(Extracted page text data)
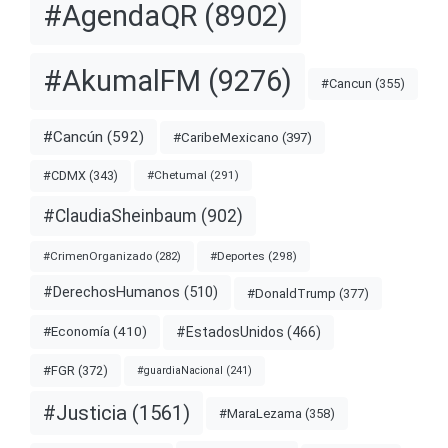
#AgendaQR
(8902)
#AkumalFM
(9276)
#Cancun
(355)
#Cancún
(592)
#CaribeMexicano
(397)
#CDMX
(343)
#Chetumal
(291)
#ClaudiaSheinbaum
(902)
#Deportes
(298)
#CrimenOrganizado
(282)
#DerechosHumanos
(510)
#DonaldTrump
(377)
#EstadosUnidos
(466)
#Economía
(410)
#FGR
(372)
#guardiaNacional
(241)
#Justicia
(1561)
#MaraLezama
(358)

| About this task |
Omitting the images, output each record precisely as written.

| Answer to this problem |
#AgendaQR
(8902)
#AkumalFM
(9276)
#Cancun
(355)
#Cancún
(592)
#CaribeMexicano
(397)
#CDMX
(343)
#Chetumal
(291)
#ClaudiaSheinbaum
(902)
#Deportes
(298)
#CrimenOrganizado
(282)
#DerechosHumanos
(510)
#DonaldTrump
(377)
#EstadosUnidos
(466)
#Economía
(410)
#FGR
(372)
#guardiaNacional
(241)
#Justicia
(1561)
#MaraLezama
(358)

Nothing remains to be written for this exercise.